[Transcribed page contents]
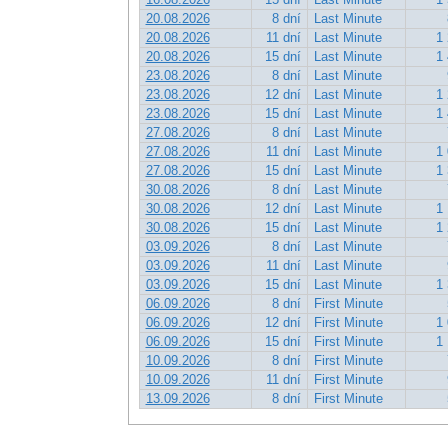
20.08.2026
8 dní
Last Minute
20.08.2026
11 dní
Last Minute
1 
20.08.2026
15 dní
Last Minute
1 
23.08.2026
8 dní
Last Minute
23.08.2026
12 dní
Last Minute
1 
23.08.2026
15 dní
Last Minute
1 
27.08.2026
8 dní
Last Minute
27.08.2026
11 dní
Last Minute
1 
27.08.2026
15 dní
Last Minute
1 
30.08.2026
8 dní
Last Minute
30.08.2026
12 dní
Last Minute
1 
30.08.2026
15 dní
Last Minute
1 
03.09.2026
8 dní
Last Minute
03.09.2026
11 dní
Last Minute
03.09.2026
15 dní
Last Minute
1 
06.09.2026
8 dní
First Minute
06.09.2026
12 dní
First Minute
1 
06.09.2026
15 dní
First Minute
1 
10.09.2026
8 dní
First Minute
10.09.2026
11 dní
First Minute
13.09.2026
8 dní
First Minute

* * *

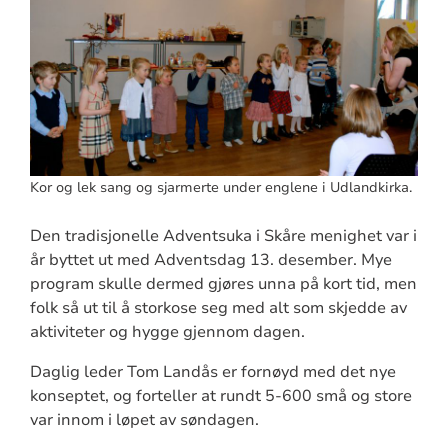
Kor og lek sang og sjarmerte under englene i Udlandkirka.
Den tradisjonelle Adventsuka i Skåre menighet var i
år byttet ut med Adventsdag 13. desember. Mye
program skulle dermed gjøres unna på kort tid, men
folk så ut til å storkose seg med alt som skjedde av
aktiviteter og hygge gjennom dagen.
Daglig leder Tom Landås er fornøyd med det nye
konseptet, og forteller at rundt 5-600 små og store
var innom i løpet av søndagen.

**Your assignment:**
Swap "storkose seg" for "kose seg" in the lines starting with the line that contains "Kor og lek sang" and going on through the line that contains "var innom i løpet av søndagen.". Write out those lines again with nothing else changed.

**Your response:**
Kor og lek sang og sjarmerte under englene i Udlandkirka.
Den tradisjonelle Adventsuka i Skåre menighet var i
år byttet ut med Adventsdag 13. desember. Mye
program skulle dermed gjøres unna på kort tid, men
folk så ut til å kose seg med alt som skjedde av
aktiviteter og hygge gjennom dagen.
Daglig leder Tom Landås er fornøyd med det nye
konseptet, og forteller at rundt 5-600 små og store
var innom i løpet av søndagen.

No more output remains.